2014 – Harvest Records
By Phillip Smith; Mar 28, 2015
There’s something very special about the latest supergroup, New Basement Tapes. This collective of musicians, consisting of Elvis Costello, Rhiannon Giddens (Carolina Chocolate Drops), Taylor Goldsmith (Dawes), Jim James (My Morning Jacket), & Marcus Mumford (Mumford & Sons) have joined forces to record fifteen tracks based on uncovered song lyrics which were written by Bob Dylan in 1967 during the original Basement Tape sessions. Dylan credited with co-writer of each song on the album, does not appear on any of the performances.
The somewhat spacy “Down on the Bottom” kicks things off. This track is co-written by Jim James, who also by the way takes on the electric guitar and organ. I really like the fuzzy My Morning Jacket guitar licks James dishes out during the bridge. This is the kind of song that captivates me upon first listen. James is also at the helm of “Nothing To It”, a poppy song about letting the flip of a coin decide the fate of a thief. Under the covers, this is ominous and sinister enough to be on Harvey Dent’s playlist.

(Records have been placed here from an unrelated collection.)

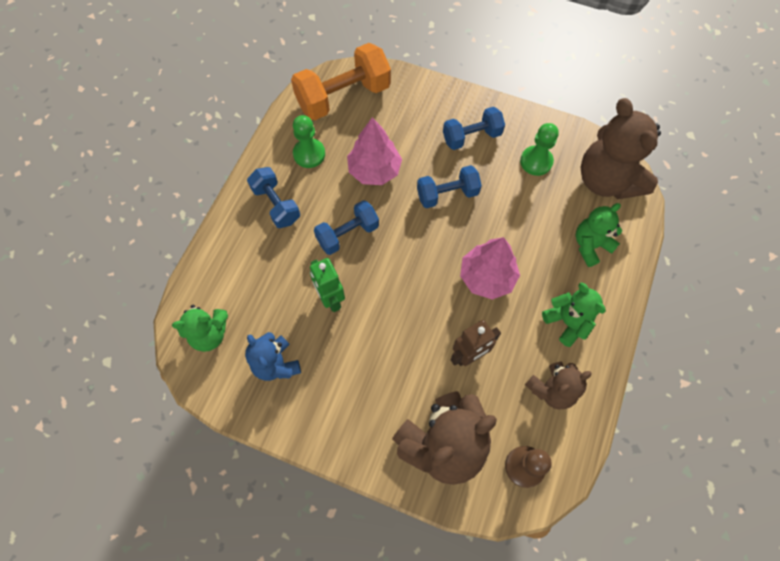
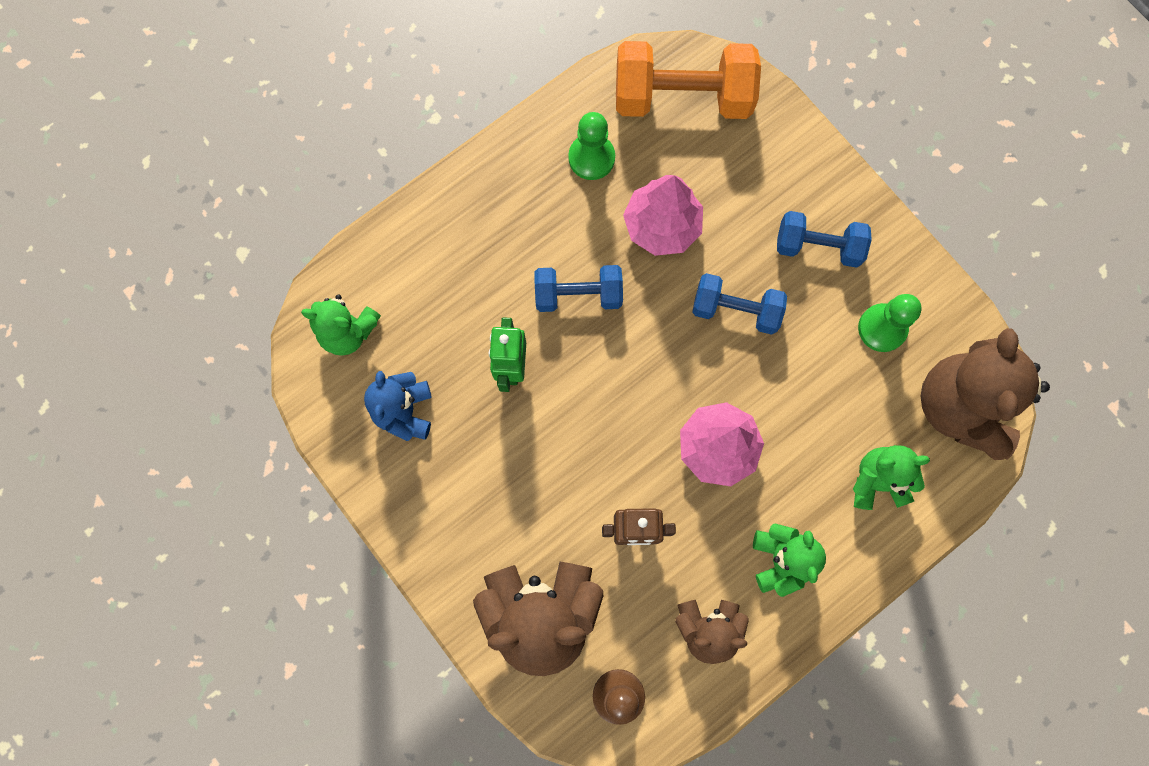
camera: 30 degrees right, 10 degrees up
(276, 205) = (512, 207): blue dumbbell -> none

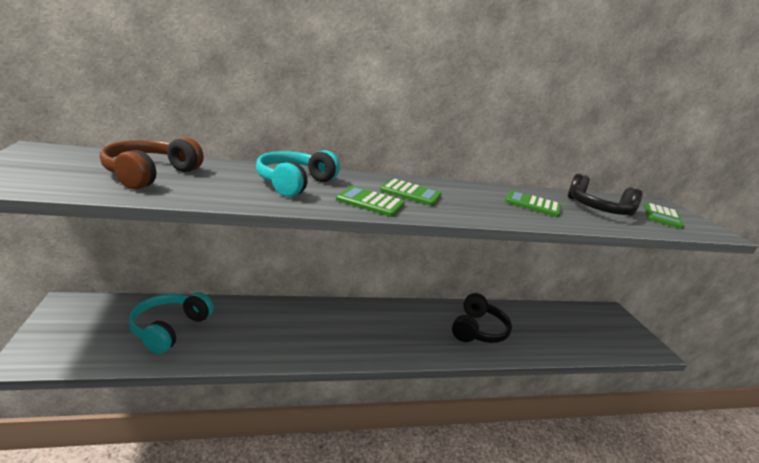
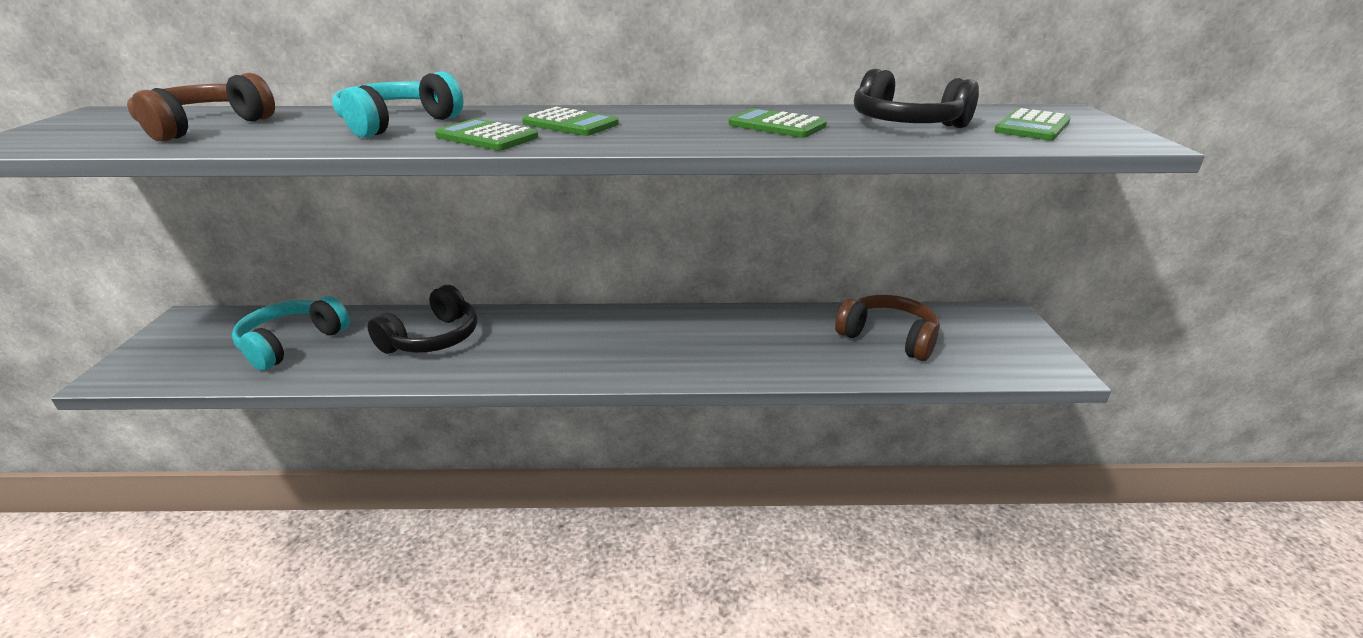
camera: 15 degrees right, 5 degrees up
(478, 330) = (738, 342): black headphones -> black headphones (433, 339)
(560, 327) = (888, 338): none -> brown headphones

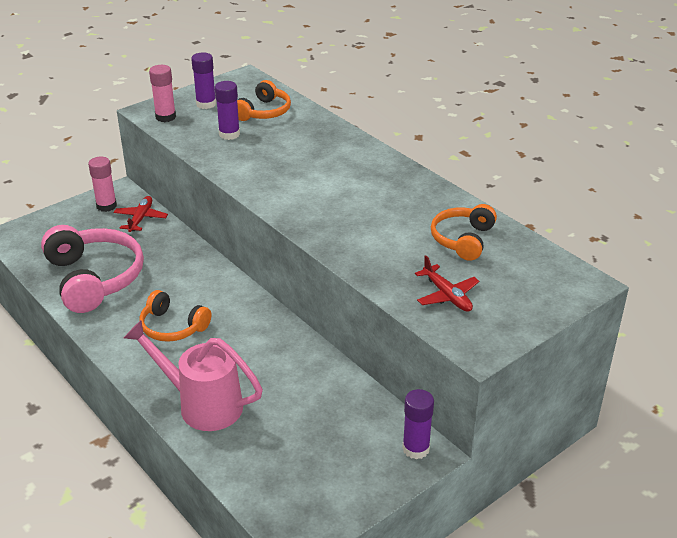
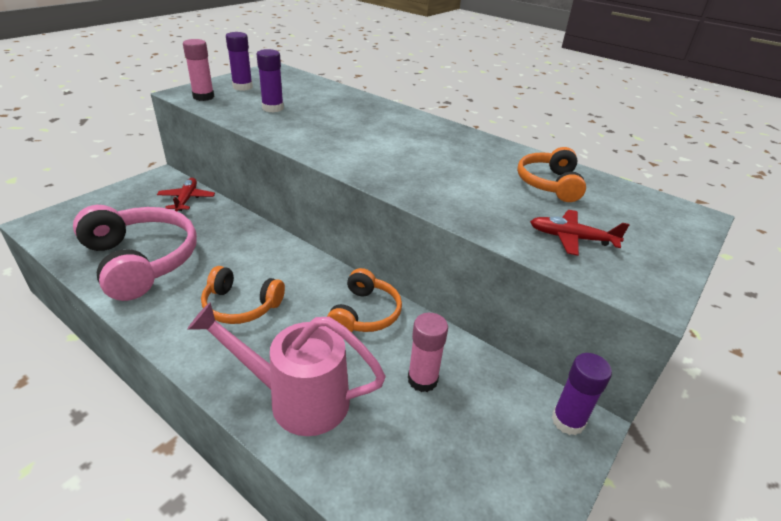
camera: 15 degrees left, 0 degrees up
(106, 206) = (148, 190): pink glue stick -> pink glue stick (422, 379)
(264, 112) = (301, 92): orange headphones -> orange headphones (365, 313)
(447, 295) = (572, 238): red plane -> red plane turned 150 degrees clockwise

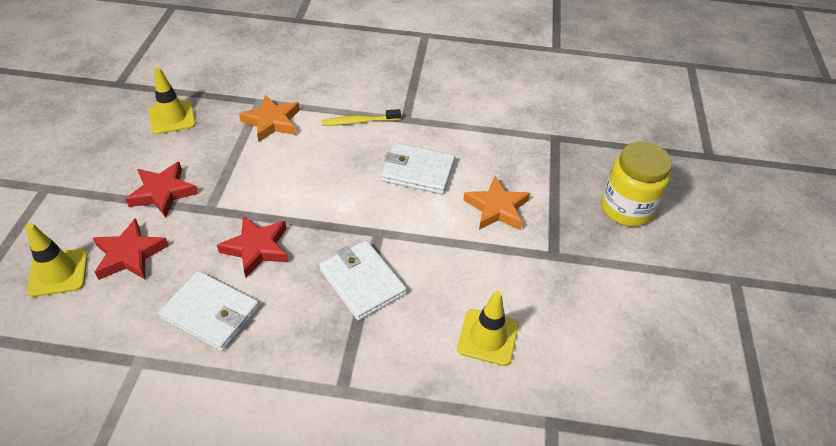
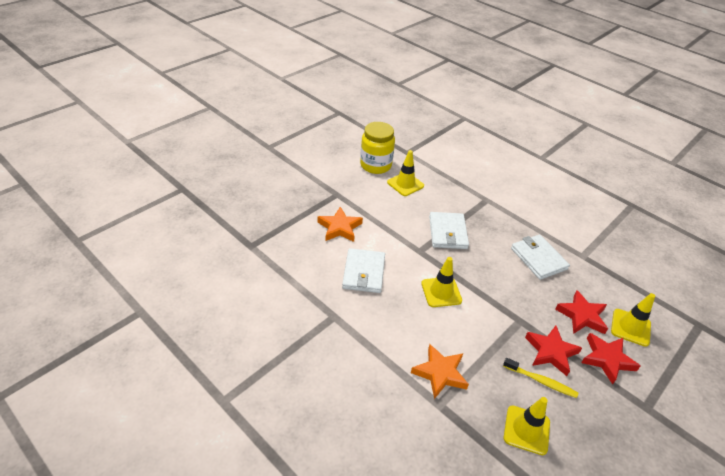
camera: 145 degrees left, 5 degrees down
(257, 248) = (498, 279): red star -> red star (607, 359)
(318, 195) = (441, 292): none -> yellow traffic cone
(359, 122) = (370, 333): yellow toothbrush -> yellow toothbrush (540, 381)
(417, 171) = (363, 273): white wallet -> white wallet turned 45 degrees clockwise
(626, 209) = (271, 192): yellow jar -> yellow jar (375, 165)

I can’t steer away from “Kansas City”, with writing credits given to both Mumford and Goldsmith. Mumford nails the lead vocals on this ode to torn hearts and letting go. Johnny Depp even makes an appearance to play guitar on this one. Goldsmith revisits Kansas City on “Liberty Street”. This story of hard times is solemnly sung and beautifully played on piano. Goldsmith delivers again on the rootsy “Card Shark”, a cute little ditty featuring Costello on ukulele. This song has that feel-good pleasantness to it that lures the listener to sing along. I like this one a lot.
It’s so good to hear Elvis Costello tear it up both vocally and electrically on guitar in “Six Months in Kansas City (Liberty Street)”. He brings to the table the same enthusiasm and exuberance he had in his early years.
Title track, “Lost on the River #20” beautifully concludes the album, with lovely vocals from Rhiannon flowing alongside stellar acoustic guitar performances from Mumford and Goldsmith. It’s hard to believe these Dylan songs haven’t been put to tape and released before. They’re so good. Lost on the River is nothing short of a masterpiece.